* **Data to process**:

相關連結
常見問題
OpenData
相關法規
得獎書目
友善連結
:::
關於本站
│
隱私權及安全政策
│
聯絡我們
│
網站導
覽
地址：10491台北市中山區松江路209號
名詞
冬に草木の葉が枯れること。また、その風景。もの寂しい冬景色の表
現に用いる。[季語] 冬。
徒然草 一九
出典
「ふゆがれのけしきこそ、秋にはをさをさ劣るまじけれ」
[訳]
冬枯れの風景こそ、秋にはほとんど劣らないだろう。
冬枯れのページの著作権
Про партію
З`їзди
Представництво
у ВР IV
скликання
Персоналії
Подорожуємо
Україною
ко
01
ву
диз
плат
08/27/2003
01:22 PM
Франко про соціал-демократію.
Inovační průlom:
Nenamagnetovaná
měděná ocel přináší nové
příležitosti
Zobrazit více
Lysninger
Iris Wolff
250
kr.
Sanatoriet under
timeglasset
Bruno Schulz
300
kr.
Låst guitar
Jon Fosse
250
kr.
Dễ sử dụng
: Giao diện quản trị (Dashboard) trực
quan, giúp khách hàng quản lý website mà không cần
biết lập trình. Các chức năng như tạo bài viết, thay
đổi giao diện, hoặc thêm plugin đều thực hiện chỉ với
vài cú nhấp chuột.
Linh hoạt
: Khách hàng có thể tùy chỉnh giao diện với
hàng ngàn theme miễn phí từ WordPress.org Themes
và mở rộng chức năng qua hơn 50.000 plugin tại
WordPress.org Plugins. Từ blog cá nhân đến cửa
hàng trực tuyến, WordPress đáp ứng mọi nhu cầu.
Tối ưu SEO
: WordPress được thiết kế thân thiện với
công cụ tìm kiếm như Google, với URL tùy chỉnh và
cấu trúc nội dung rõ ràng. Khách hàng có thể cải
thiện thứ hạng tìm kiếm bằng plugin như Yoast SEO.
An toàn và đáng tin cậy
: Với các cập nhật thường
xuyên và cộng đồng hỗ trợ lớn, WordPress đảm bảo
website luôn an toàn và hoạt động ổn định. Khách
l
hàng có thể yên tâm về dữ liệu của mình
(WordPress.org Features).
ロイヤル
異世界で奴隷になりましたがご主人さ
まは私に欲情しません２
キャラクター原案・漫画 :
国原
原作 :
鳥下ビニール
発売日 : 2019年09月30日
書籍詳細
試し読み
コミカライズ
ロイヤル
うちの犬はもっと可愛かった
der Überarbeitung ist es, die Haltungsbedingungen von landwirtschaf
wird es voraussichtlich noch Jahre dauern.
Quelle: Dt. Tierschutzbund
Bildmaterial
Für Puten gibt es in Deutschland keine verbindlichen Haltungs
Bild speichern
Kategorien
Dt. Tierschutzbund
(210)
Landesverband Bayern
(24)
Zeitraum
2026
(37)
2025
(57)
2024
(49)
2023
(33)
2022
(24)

* **Required action**:
Pick out every line of the items above that contains the string "trực", treating uppercase and lowercase as distinct.

* **Solution**:
: Giao diện quản trị (Dashboard) trực
hàng trực tuyến, WordPress đáp ứng mọi nhu cầu.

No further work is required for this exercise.